Weideman, M. 2010. Search engine query generation for effective retrieval of known academic publications. Proceedings of the 12th World Wide Web conference (ZAW3-10). 21-23 September. Durban, South Africa. Online:

Academics often need access to publications of other academic work for reference. Sometimes however, some detail of a specific reference is known, but a copy of the full document is required. The objective of this research project was to compare different methods of query generation to successfully retrieve academic documents, while assuming that the user has the basic document details. In a series of empirical experiments, 20 universities with digital libraries (not requiring logins) were identified. Five academic documents stored in each ones' digital library were further found and inspected. Searches were done, using three types of query for each one of these documents. Subsequently, rankings on search engine result pages were recorded. The current visibility of these documents was then calculated.
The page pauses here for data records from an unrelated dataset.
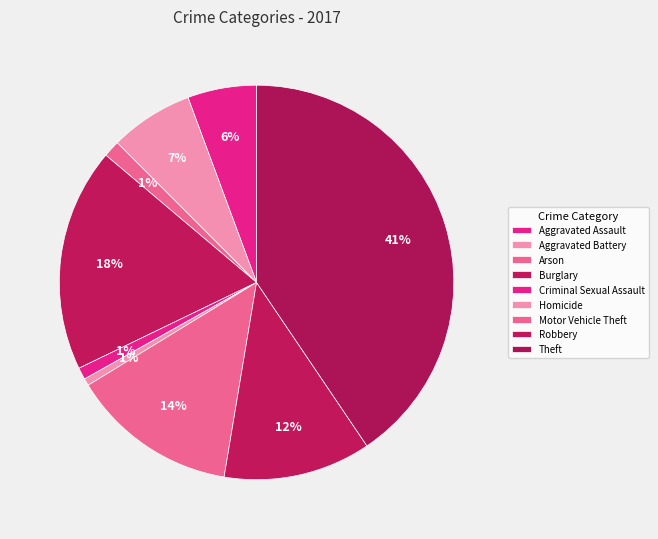

Does Robbery account for over 50% of the chart?

No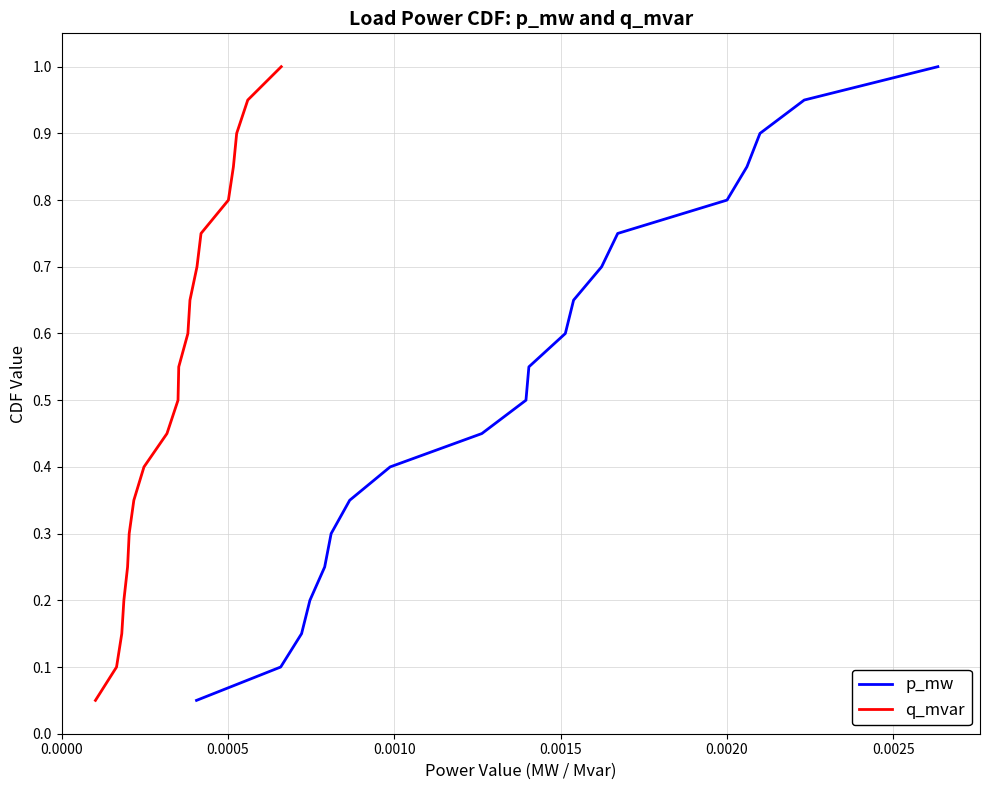

True or false: p_mw has more than 2 interior local peaks.

False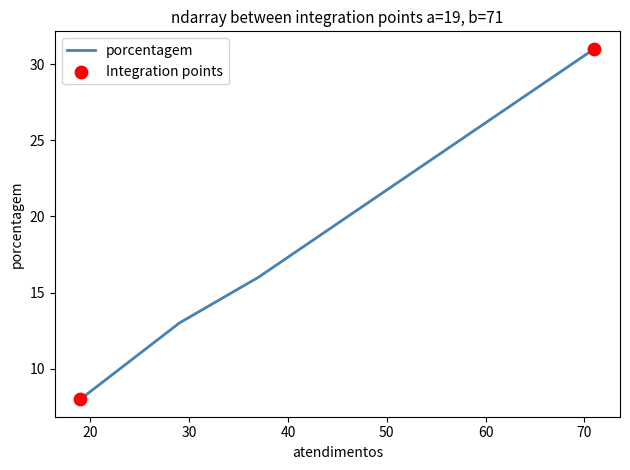

What is the ratio of the value at 37 to the value at 29?

1.2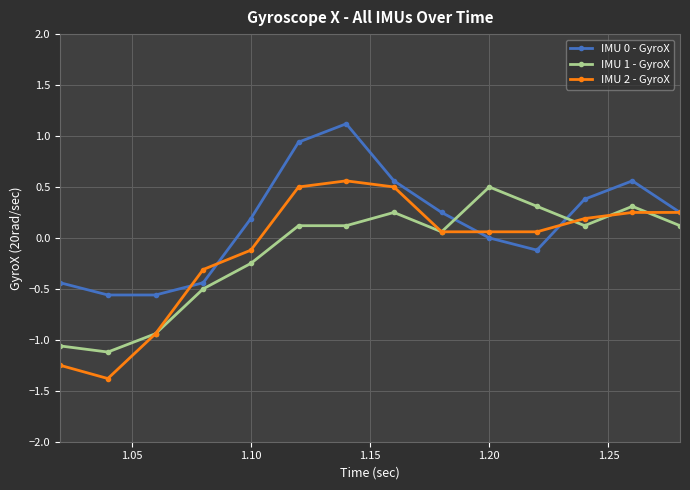

True or false: IMU 0 - GyroX has more than 0 interior local peaks.

True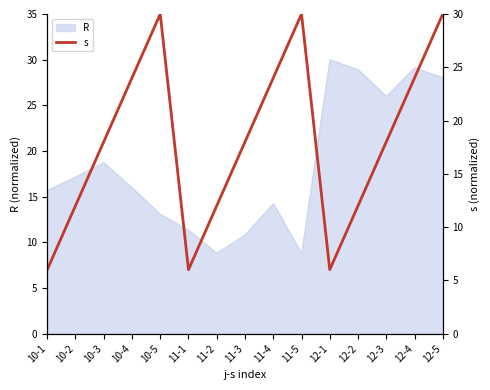

At which label is the value closest to 18?

10-3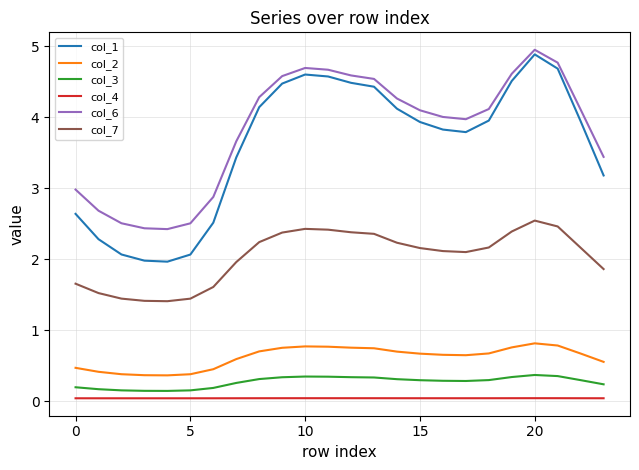

What is the highest value of the col_3 series?

0.4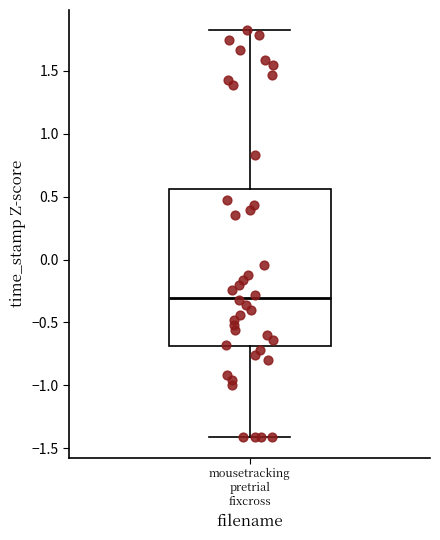

Where is the upper edge of the box for mousetracking pretrial fixcross on the y-axis? The values are not printed on the chart, so give them approximately, as read against the axis.

0.55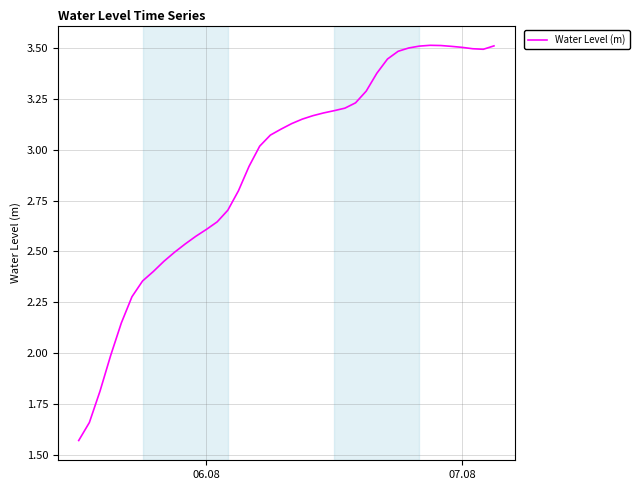

How many distinct data groups are displayed?

1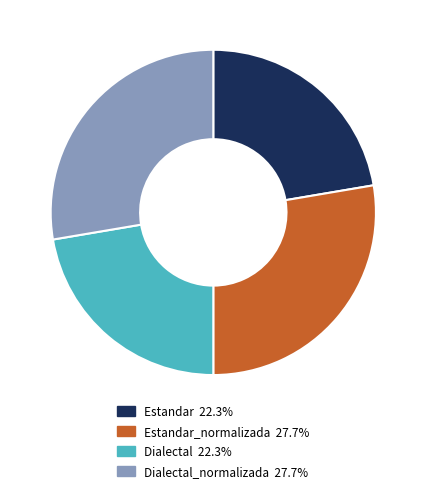

Is there a majority slice in this chart?

No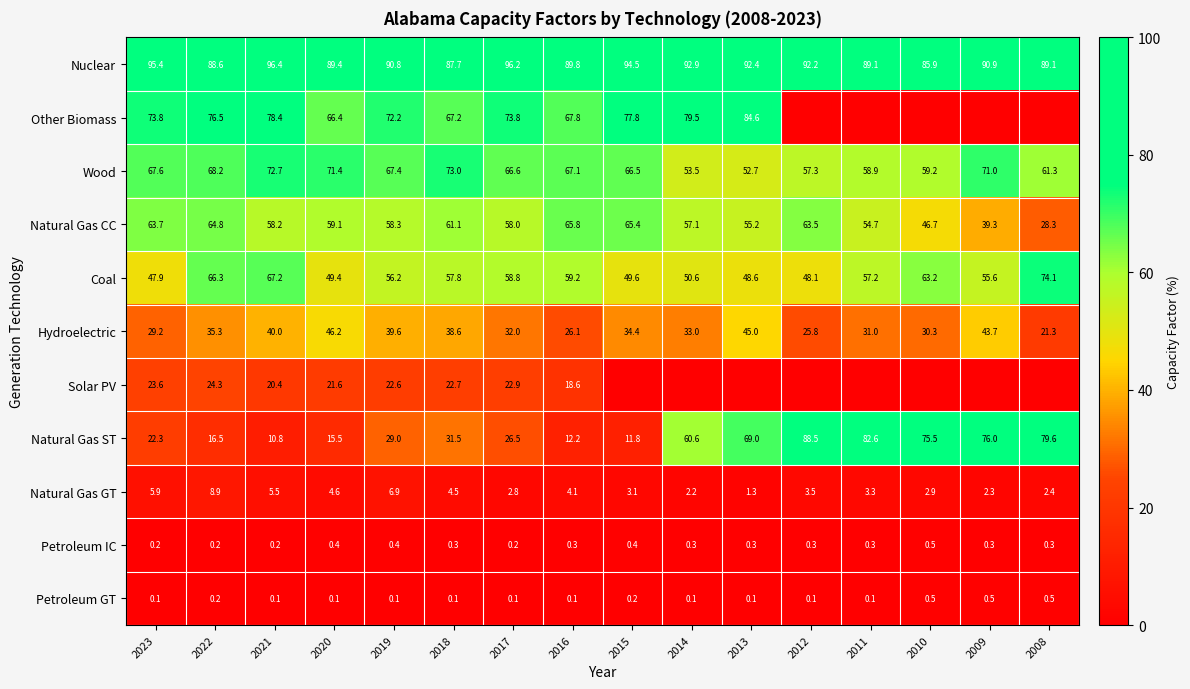

Which series changed the most between 2021 and 2016?

Hydroelectric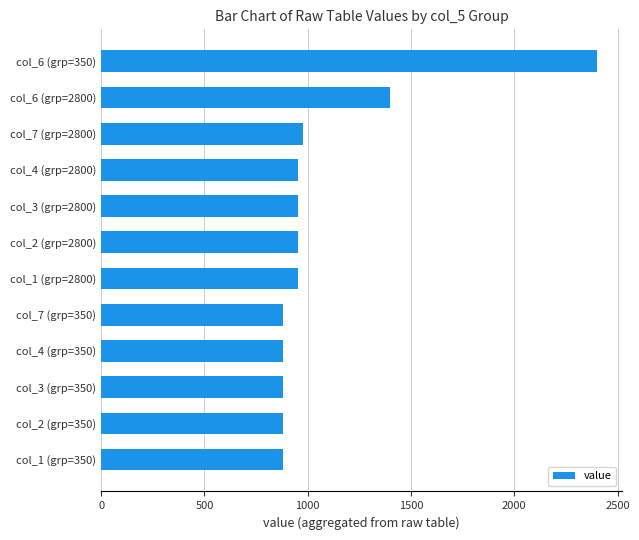

Does the chart contain any negative values?

No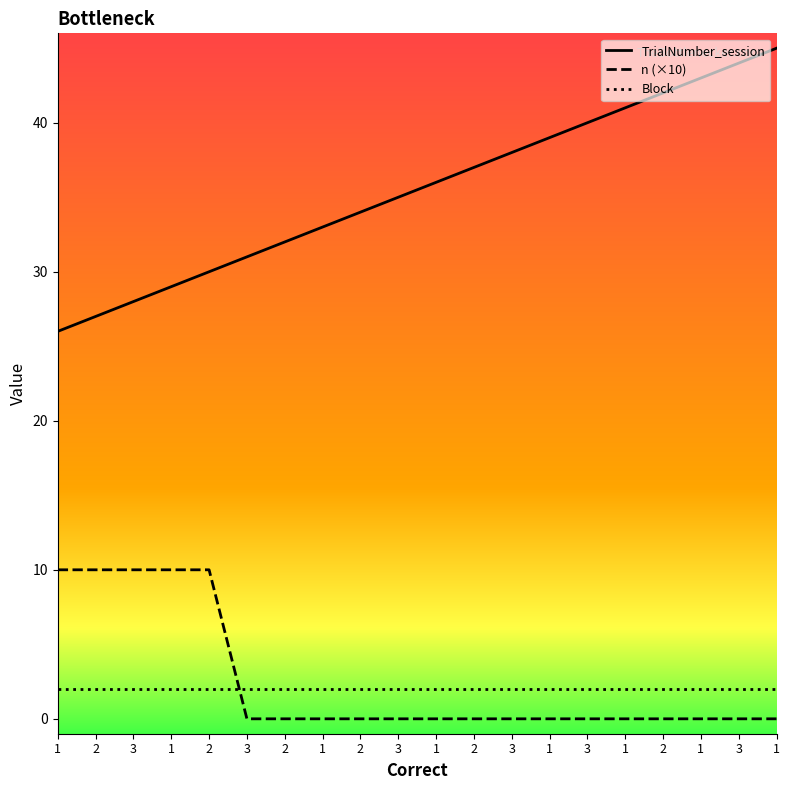

What are all the series names shown in the legend?

TrialNumber_session, n (×10), Block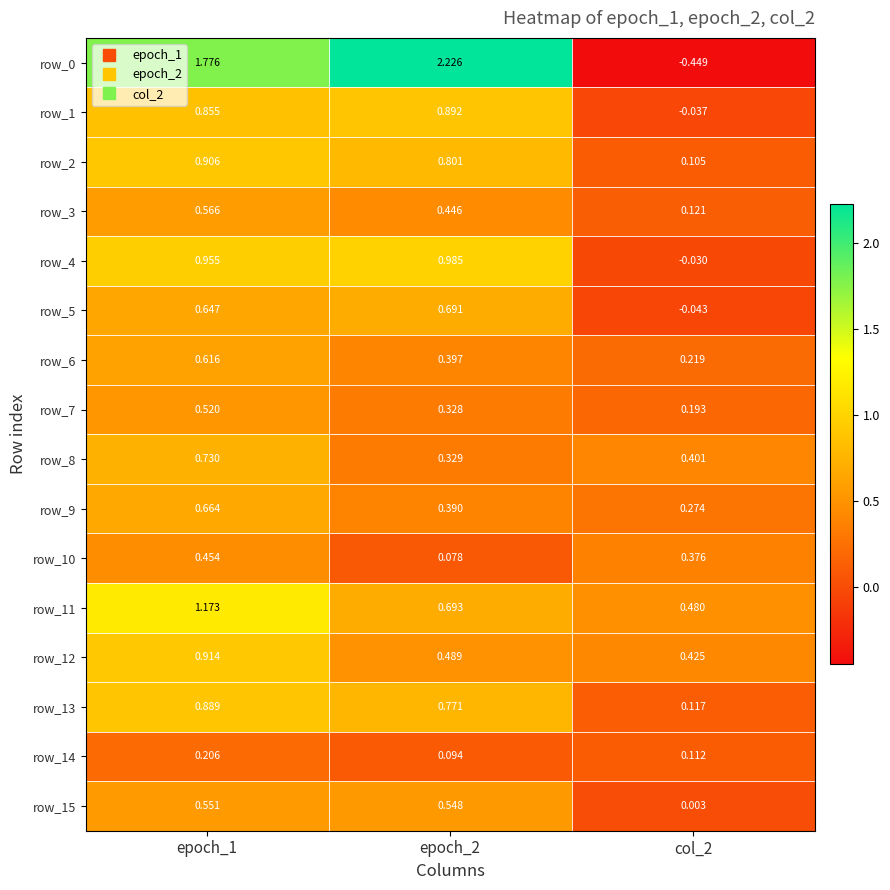

Is the value of row_14 at epoch_1 greater than the value of row_15 at epoch_2?

No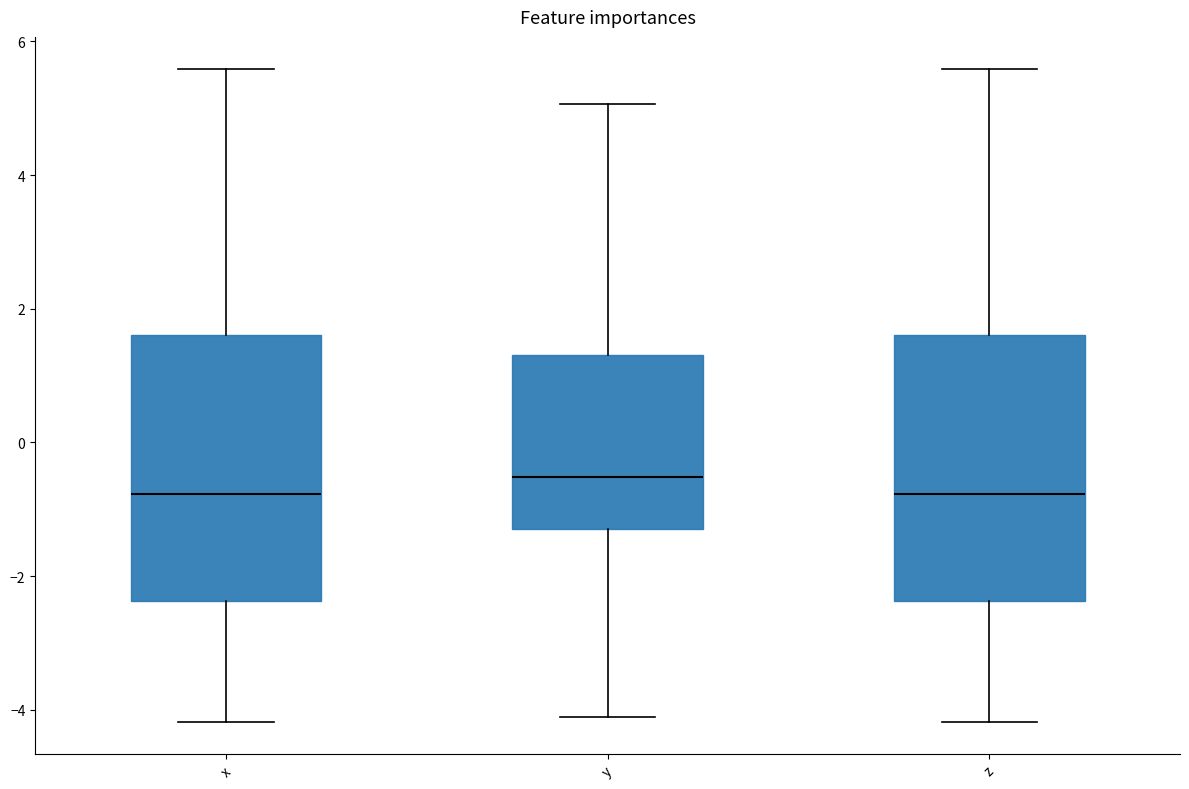

Where does the median line of the box for x sit on the y-axis? The values are not printed on the chart, so give them approximately, as read against the axis.

-0.8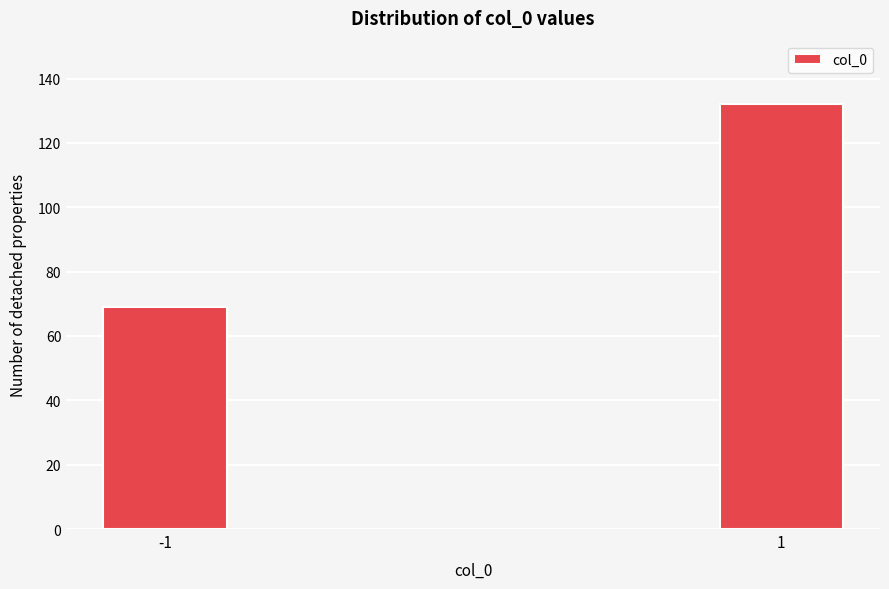

Reading right to left, transcribe all the data shown in this chart.

132	69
After submission to Google, a waiting period was allowed for crawler visitation, and the searches and calculations repeated. The resultant data was used to measure the success of the three different types of queries over 300 searches. This was done both before and after manually submitting each document's URL to Google. Results indicate that using keywords from the document title produces the most efficient query, with much improvement after submission. Secondly, using a text sequence from the body produces the second-most efficient query, but with a small reduction in visibility. Finally, using author surnames produced a much less efficient query, although with slightly increased visibility. It was concluded that academic searchers should concentrate on using a concatenation of weight-carrying keywords from the title of a known academic document as search query for most efficient document retrieval.